▸ **Work instructions**: Continue the text on youth conferencing from the point where it stops.

▸ **Excerpt provided**:
_ _ _ _
Youth conferencing looks not only at an offence, but any background factors that may have contributed to the young person’s offending. In preparing for the conference, sections 4 and 5 of the Youth Conference Rules enable the co-ordinator to access to the young persons criminal record and gather “information, advice and reports in relation to the child as he may deem necessary for the purpose of the youth conference” thus providing a contextual background to the offence. Previous offences may be discussed at the conference, however the practice manual states that the youth conference co-ordinator must impress upon the young person that any new offences should not be raised; the presence of the police officer at the conference means that they are legally obliged to take action if such matters arise.
Only once the young person has consented to taking part in a Youth Conference will the victim be informed about the option of a conference. The Youth Conference Service practice manual states that “if this is not done and the young person does not consent to participate in a Youth Conference the victim may feel disappointed and even more aggrieved.” (Youth Justice Agency, 2003, p58). When the co-ordinator visits the victim for the first time the voluntary nature of the process should be emphasised. The co-ordinator is encouraged to be empathic with the victim when they are telling their story – to “encourage facts” and “allow feelings” (ibid, p77). The co-ordinator should explain the various means by which they can participate. Again, informational materials should be supplied and explained so the victim is fully aware of the process.
The Youth Conference
The format of the Youth Conference itself bears much similarity to the general model used in New Zealand (Maxwell and Morris, 1993). The Youth Conference Rules provide the youth conference co-ordinator with a considerable degree of flexibility when facilitating a conference, stating that it should be conducted “in such a manner as appears to him to be appropriate”. This allows for more ‘creative’ conferences which may be more apposite and sensitive to the particularities of the case than a ‘scripted’ conference. In practice, many co-ordinators follow a ‘model’ process as set out in the youth conference practice manual. This is detailed as a ‘three-step’ approach in which the offence, the consequences of the offence and what is to be done in the future are discussed. Each conference should take place in a neutral venue, of convenience to both victim and offender. A neutral venue is an important consideration said to be “conducive to victim safety and the generation of positive outcomes” (Miers et al, 2001, p24). In practice, most conferences take place at the purpose-built facilities at the Youth Conferencing Service Headquarters.
_ _ _ _
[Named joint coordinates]
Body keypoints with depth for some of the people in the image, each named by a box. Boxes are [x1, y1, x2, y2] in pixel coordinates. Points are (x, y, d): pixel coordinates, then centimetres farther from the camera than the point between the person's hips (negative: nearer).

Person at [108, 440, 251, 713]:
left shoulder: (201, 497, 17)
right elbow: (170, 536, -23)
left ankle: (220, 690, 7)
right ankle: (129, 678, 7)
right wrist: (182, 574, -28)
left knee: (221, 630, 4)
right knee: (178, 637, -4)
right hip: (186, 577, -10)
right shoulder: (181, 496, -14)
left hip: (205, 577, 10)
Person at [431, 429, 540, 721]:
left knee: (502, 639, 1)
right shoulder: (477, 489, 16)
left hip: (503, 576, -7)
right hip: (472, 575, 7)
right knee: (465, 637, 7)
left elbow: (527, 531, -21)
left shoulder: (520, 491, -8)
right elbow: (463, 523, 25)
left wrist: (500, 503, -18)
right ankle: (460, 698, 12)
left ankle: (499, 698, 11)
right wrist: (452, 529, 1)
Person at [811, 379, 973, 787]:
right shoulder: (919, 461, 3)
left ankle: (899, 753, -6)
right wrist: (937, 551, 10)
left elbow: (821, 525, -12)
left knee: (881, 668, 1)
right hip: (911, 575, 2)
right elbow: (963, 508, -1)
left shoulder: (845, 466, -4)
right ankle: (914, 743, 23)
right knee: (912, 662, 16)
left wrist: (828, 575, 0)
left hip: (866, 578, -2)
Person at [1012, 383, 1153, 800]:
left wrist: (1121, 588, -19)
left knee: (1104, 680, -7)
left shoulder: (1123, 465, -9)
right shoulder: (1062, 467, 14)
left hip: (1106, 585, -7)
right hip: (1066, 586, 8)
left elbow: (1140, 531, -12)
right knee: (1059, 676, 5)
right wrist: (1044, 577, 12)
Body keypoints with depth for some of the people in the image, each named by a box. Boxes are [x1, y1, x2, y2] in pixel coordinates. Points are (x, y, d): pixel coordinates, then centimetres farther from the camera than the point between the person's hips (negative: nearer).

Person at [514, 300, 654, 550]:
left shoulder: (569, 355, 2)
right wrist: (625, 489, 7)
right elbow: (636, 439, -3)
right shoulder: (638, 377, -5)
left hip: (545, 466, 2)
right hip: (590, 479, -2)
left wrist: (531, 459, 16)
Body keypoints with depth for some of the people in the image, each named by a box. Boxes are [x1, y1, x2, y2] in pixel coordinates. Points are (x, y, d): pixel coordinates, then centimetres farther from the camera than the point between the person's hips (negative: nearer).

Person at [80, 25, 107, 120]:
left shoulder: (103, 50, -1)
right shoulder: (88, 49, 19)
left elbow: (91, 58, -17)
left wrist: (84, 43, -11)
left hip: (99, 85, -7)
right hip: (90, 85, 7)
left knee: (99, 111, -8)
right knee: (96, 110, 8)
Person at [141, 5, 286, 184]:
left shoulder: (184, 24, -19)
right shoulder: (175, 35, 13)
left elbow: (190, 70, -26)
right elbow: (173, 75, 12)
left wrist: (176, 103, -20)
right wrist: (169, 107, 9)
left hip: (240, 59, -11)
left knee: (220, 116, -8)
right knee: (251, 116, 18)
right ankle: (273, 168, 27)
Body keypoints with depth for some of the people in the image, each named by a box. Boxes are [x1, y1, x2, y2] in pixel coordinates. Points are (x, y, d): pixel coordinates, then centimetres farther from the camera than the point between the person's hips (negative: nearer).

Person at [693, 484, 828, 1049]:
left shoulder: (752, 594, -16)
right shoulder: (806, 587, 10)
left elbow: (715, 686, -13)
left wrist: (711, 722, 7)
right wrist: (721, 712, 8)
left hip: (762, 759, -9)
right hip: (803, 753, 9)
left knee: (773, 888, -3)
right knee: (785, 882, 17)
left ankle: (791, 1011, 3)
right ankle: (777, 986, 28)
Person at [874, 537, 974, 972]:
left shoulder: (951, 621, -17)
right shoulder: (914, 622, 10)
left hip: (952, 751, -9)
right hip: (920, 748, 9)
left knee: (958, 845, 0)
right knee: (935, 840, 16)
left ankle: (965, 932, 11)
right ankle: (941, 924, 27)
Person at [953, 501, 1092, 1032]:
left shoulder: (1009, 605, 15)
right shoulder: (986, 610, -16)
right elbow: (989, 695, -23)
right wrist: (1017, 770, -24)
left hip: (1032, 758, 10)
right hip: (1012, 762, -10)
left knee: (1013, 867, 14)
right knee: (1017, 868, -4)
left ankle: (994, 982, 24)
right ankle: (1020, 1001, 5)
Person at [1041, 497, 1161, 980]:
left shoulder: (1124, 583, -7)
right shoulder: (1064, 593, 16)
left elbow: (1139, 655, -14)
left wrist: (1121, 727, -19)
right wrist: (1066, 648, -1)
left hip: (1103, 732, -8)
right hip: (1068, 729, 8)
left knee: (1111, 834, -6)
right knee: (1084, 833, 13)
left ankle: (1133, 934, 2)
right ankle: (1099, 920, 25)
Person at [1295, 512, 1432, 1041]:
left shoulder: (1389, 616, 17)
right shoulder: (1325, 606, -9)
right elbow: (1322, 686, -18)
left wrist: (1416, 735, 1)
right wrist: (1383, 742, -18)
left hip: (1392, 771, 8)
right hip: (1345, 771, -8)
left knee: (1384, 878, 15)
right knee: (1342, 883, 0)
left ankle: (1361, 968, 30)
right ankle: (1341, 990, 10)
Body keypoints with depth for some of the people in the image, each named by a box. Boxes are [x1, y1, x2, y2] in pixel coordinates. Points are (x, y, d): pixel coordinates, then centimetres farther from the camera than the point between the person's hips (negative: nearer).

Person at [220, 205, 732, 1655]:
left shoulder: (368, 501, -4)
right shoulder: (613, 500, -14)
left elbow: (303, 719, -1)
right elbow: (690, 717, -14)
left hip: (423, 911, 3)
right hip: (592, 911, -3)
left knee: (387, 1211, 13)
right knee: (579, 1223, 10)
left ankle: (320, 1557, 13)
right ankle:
_ _ _ _
▸ **Output of the task**:
Prior to the conference starting the co-ordinator is required by legislation to explain to the participants the procedure that will be adopted. Normally, ground rules should be established and the co-ordinator will emphasise the importance of respect amongst the participants and that everything said will remain confidential. Practicalities, such as where refreshments can be obtained and the location of toilets, should be detailed. It should be explained that breaks can be called if necessary, for example if the conference becomes emotional. The conference will normally commence with an overview of the facts of the case by a police officer. The young person will then be asked to put forward their side of the story and, if there is a victim in attendance, they will be provided with the opportunity to ask them questions or to elaborate on what they have said. Attention will then turn to the victim who will be asked to describe their perspective and how the offence has affected him or her. If they have a supporter present they will be given the opportunity to provide more detail on the impact of the crime
Once the victim has described the impact of the offence the young person will be provided with the opportunity to apologise. Although an apology may often be spontaneous the practice manual states that this stage will have been discussed with the young person in the prior to the conference and that they “should know from their preparation that this is the cue for an apology” (Youth Justice Agency, 2003, p69). It is, however, stressed that any apology must not be forced and should only be made if the young person wishes to do so. The young person’s supporters will be given the opportunity to speak up on the behalf of the offender and highlight the positive qualities or aspects of the young person’s life. At this point, focus will turn towards the youth conference plan, and ways in which the young person can make amends to the victim and prevent further offending.
The Youth Conference plan
The intended outcome of a youth conference is the devising and agreement of a “youth conference plan” or “action plan”. The negotiation of a plan will take place at the final stages of the conference. The content of the plan will vary and should take into consideration the offence, the needs of the victim and the needs of the young person. Typically, a conference plan will include some form of apology, either written or verbal, and some form of material or symbolic reparation to the victim or the community at large. A youth conference plan will cover a period of not more than one year. It is essential that the young person consents to the plan and that the consequences of failing to comply with the plan are made clear to them. For the duration of the plan the young person will be designated a youth conference officer who will provide support and supervision.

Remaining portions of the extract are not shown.